= The Forever Hero =

Novel series by L. E. Modesitt, Jr

First trilogy edition (publ. Tor Books)
Cover artist: Wayne Barlowe

The Forever Hero is a trilogy of science fiction novels by American writer L. E. Modesitt, Jr. These books were some of the first novels L. E. Modesitt ever published. Like most of his early work, the books are characterised by heavy usage of onomatopoeia, and a tendency to describe the characters by their physical appearance rather than name. The books have been published as both an omnibus and separately. The three novels are Dawn for a Distant Earth (1987), The Silent Warrior (1987), and In Endless Twilight (1988).

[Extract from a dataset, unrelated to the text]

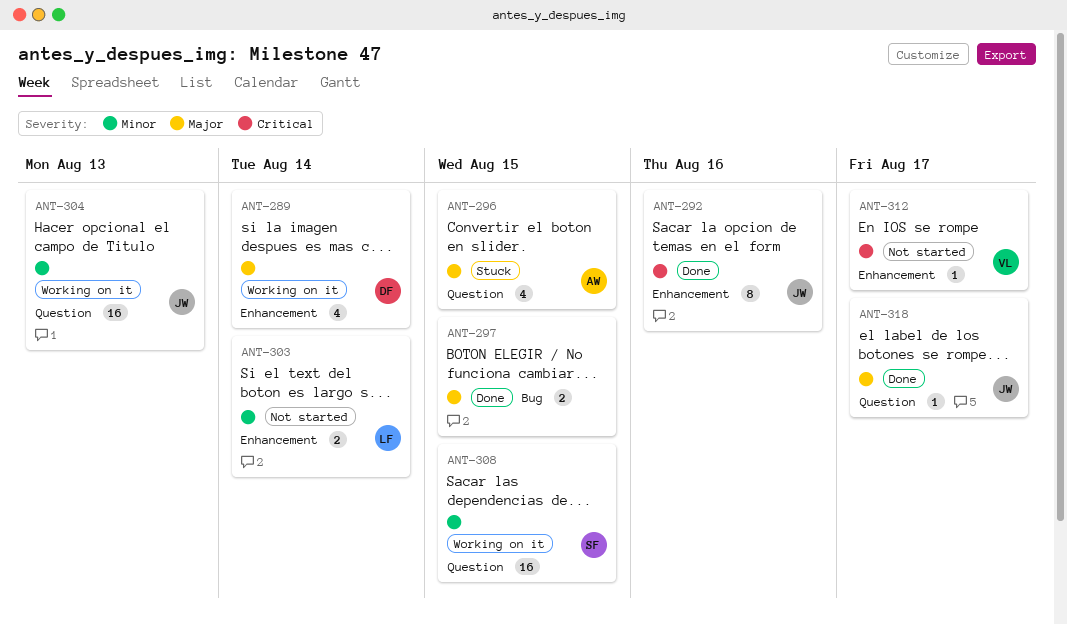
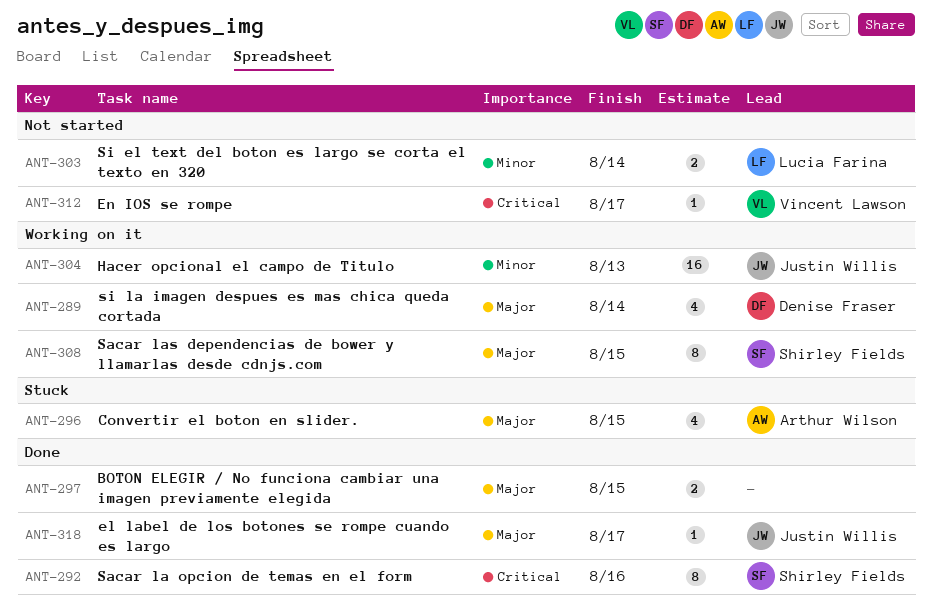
ANT-292, owner: Justin Willis -> Shirley Fields
ANT-308, priority: Minor -> Major
ANT-308, estimate: 16 -> 8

In this series, Earth has been destroyed almost totally by overpopulation and the ensuing ecological collapse. Only a fragment of its population survive, and those that survive live in the most primitive conditions. The protagonist, Gerswin, is a primitive, a 'devilkid' who is (inadvertently) captured by the interstellar government and trained in the military. Unique genetic mutations, and the effects of hundreds of years of Natural selection in an exceptionally harsh environment have left Gerswin with exceptional reflexes, enormous physical stamina, as well as, at least initially, a superb memory and incisive intelligence. He is also almost immortal.
His goal is to salvage Earth and return it to its primeval state. He eventually does, and in the process, he destroys an interstellar empire, creates the greatest mercantile empire in history, and instigates the development of biological technology.